Excerpted passage –
Because of the fewer degrees of freedom in a symmetric system it is generally not required to run as many models as in regular docking. For a cyclical system 5000 models should be enough. For many systems it is not necessary to explicitly simulate all subunits in the symmetrical systems. for example in a dodecamer with cyclical symmetry a subunit only interacts with neighbor subunits to the left or right of it in the ring. With the make_symmdef_file_denovo you can add the -subsystem option to generate a smaller symmetry definition for a smaller system. With the make_symmdef_file script this can be controlled by finetuning the cutoff distance (option -r). Subunits within the cutoff distance will be explicitly simulated.

A standard run would involve the following flags

-in:file:s
-in:file:native
-database
-symmetry:symmetry_definition
-packing:ex1
-packing:ex2aro
-out:nstruct
-out:file:fullatom
-symmetry:initialize_rigid_body_dofs
-symmetry:symmetric_rmsd

If you want to cluster the result make sure to output silent files ( -out:file:silent and -out:file:silent_struct_type binary ) as the symmetry information is lost when outputting PDB files.

What this exercise asks –
1. According to the symmetric docking passage, how many models should be enough for a cyclical system?
2. Return the stretch of the symmetric docking passage from "A standard run" through "outputting PDB files.", copied word for word.
3. Take the symmetric docking passage further, picking up after its final sentence.

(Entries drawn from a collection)

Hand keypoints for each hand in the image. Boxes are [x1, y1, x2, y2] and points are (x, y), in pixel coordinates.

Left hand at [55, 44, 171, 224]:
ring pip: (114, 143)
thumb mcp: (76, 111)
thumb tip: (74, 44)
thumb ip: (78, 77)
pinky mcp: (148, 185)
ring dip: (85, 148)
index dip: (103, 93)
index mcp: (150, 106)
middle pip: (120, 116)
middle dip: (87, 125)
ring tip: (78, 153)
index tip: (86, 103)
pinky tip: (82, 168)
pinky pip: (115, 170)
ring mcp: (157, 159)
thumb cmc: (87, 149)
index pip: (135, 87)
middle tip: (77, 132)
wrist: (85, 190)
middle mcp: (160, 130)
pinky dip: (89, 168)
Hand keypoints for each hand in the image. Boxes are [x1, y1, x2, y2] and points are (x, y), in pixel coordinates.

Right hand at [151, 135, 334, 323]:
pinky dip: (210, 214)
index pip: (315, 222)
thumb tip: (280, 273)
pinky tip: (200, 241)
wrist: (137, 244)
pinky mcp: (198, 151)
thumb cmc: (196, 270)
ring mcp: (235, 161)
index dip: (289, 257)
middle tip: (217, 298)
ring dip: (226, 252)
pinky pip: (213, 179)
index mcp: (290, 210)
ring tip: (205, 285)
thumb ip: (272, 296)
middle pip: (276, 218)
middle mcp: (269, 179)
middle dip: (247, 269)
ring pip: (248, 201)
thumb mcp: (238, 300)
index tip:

Task-by-task outputs –
1. 5000 models should be enough.

2.
A standard run would involve the following flags

-in:file:s
-in:file:native
-database
-symmetry:symmetry_definition
-packing:ex1
-packing:ex2aro
-out:nstruct
-out:file:fullatom
-symmetry:initialize_rigid_body_dofs
-symmetry:symmetric_rmsd

If you want to cluster the result make sure to output silent files ( -out:file:silent and -out:file:silent_struct_type binary ) as the symmetry information is lost when outputting PDB files.

3.
# Expected Outputs

The protocol produces PDB files or a silent file depending on your options together with a scorefile. The normal exit status of the protocol is coming from the jd2 job distributor. It says something like "You'll see the jd2 x jobs completed in y seconds message if successfully completed".

# Post Processing

The same procedures used for regular docking are used for symmetric docking. If you have a native reference generate a score vs rmsd plot and look for a funnel. Without a reference structure cluster the 200-400 lowest energy models using the cluster app. For some cases you may want to calculate a symmetric rms during clutering. Add -symmetry:symmetric_rmsd as an option to the cluster app.